> _Auszug_
◇ ◇ ◇ ◇ ◇ ◇ ◇

Was mir gerade einfällt:

Särge für Angler sollten genau so breit wie lang sein,
damit man sie mit ausgebreiteten Armen beerdigen kann.


----------



## Thomas9904 (16. Dezember 2017)

*AW: 365 Anglersprüche - 1 Spruch pro Tag*

gespeichert ;-)
111

@ JottU:
Wenn ich Deine Sprüche so lese, geht grade nich viel, oder ??
;-))


----------



## Kochtopf (16. Dezember 2017)

*AW: 365 Anglersprüche - 1 Spruch pro Tag*

Gab es schon "Es ist nur ein schmaler Grat zwischen angeln und doof in der Gegend rumgucken"


----------



## Ruttentretzer (16. Dezember 2017)

*AW: 365 Anglersprüche - 1 Spruch pro Tag*

Bei Regen stehen die Fische unter der Brücke.

Ronni


----------



## JottU (16. Dezember 2017)

*AW: 365 Anglersprüche - 1 Spruch pro Tag*

Nimm nen Wurm vom Mist, das ist das, was Fisch gern frisst.

Der Vollmond ist ein Fischdieb.
(stimmt aber nicht)


----------



## sprogoe (16. Dezember 2017)

*AW: 365 Anglersprüche - 1 Spruch pro Tag*

Der Angler; ziemlich wutgeladen, 
hört nicht auf, den Wurm zu baden,
er schimpft; gepeinigt noch durch Mücken;
nun zünftig auf des Schicksals Tücken.


----------



## Ukel (16. Dezember 2017)

*AW: 365 Anglersprüche - 1 Spruch pro Tag*

Eat, sleep, go fishing


----------



## Jose (16. Dezember 2017)

*AW: 365 Anglersprüche - 1 Spruch pro Tag*



Ruttentretzer schrieb:


> Bei Regen stehen die Fische unter der Brücke.
> 
> Ronni




lacher #6


----------



## sprogoe (16. Dezember 2017)

*AW: 365 Anglersprüche - 1 Spruch pro Tag*

Man, Man,
das Ding hier ist unglaublich, es erweckt nicht nur einen Suchtfaktor, sondern auch bisher nie gekannte schöpferische Fantasien.
Ständig kreisen die Gedanken und es kommen Sprüche in den Kopf....gerade wieder, aber ich traue mich nicht, den nieder zu schreiben; wegen ev. Schlüpfrichkeit.


----------



## Kauli11 (16. Dezember 2017)

*AW: 365 Anglersprüche - 1 Spruch pro Tag*

Ein schönes Tier das ist die Güster,
noch schöner ist die Frau vom Küster.

◇ ◇ ◇ ◇ ◇ ◇ ◇

> _Bereitgestellte Daten_
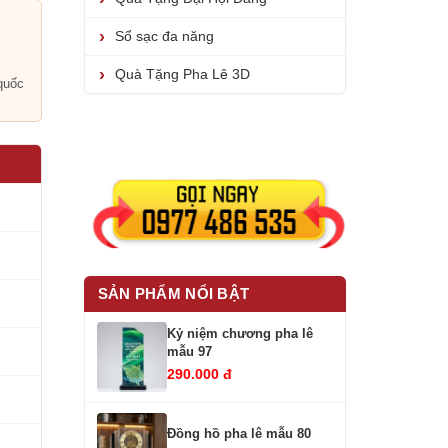
Sổ sạc đa năng
i
Quà Tặng Pha Lê 3D
quốc
SẢN PHẨM NỔI BẬT
Kỷ niệm chương pha lê
mẫu 97
290.000 đ
Đồng hồ pha lê mẫu 80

◇ ◇ ◇ ◇ ◇ ◇ ◇

> _Aufgabe_
Gib aus dem Auszug zu den Anglersprüchen den Abschnitt von „Särge für Angler“ bis „Thomas9904 (16. Dezember 2017)“ unverändert aus.

> _Antwortfeld_
Särge für Angler sollten genau so breit wie lang sein,
damit man sie mit ausgebreiteten Armen beerdigen kann.


----------



## Thomas9904 (16. Dezember 2017)